Keil, who also owns and runs the Hockey Masters skating program at the Arctic Coliseum in Chelsea, chose the “forward stride recovery phase” as her topic.
“This is the most common technique problem I see in players of all levels,” Keil said. She added this phase is the source of the “choppy stride” when done incorrectly. On the other hand, when properly executed, the forward stride recovery produces “effortless speed.”
One of the more “outrageous” presentations was by Wendy Marco, a professional hockey skating coach from outside of Washington, D.C.

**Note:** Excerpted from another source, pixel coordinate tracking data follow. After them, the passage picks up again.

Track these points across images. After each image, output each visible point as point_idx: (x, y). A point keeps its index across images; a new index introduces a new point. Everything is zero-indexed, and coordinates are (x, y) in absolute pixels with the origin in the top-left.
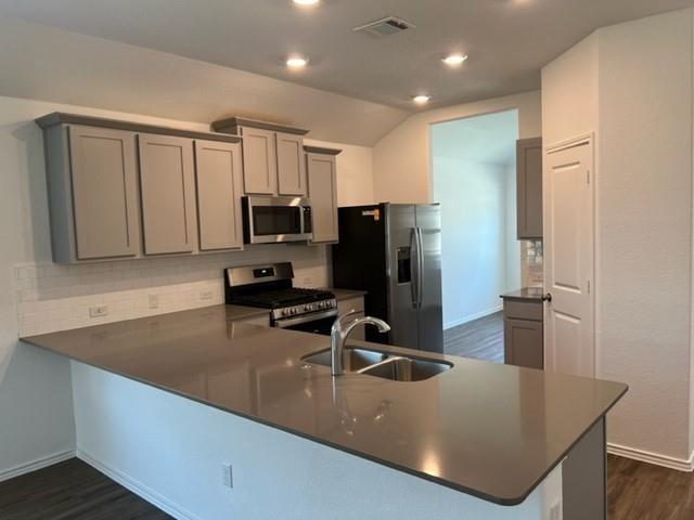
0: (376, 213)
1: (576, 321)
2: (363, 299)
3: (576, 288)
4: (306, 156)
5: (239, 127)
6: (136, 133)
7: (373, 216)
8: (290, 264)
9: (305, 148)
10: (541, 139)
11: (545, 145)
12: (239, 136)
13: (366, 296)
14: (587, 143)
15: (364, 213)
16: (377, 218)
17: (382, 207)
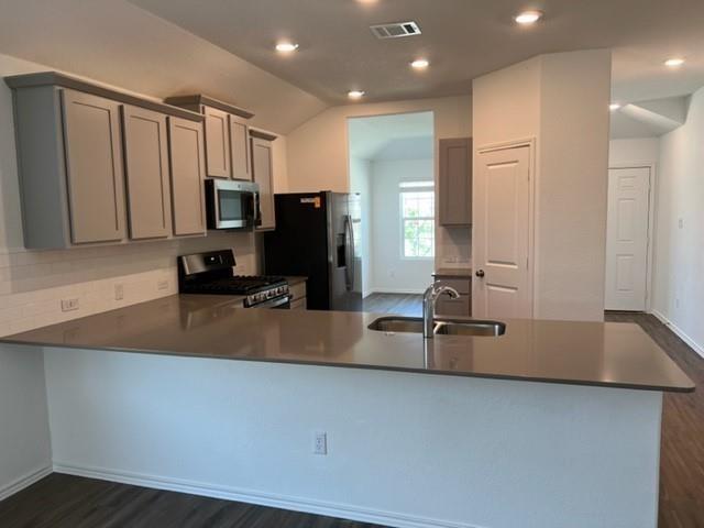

Marco’s “Off the Hook” program introduced some of her motivating drills she has developed through her company, ColdRush Hockey.
This was Skinner’s second international skating symposium, the first was in 2003.
Coaches who attended came from 17 states, four Canadian provinces and Switzerland.
Skinner said coaches who couldn’t make it “missed out on the opportunity of a lifetime.”
But he added the lectures were all taped and can be purchased on-line at www.icehockeyskating.com.
Sponsors of the event included Hockey Weekly, Ontario Minor Hockey Association, CCM, Bud-weiser and Powering Athletics.
The symposium also included about a dozen vendors exhibiting their products.
“The exhibition show was fantastic,” he said. “They had the top skating training product exhibits.”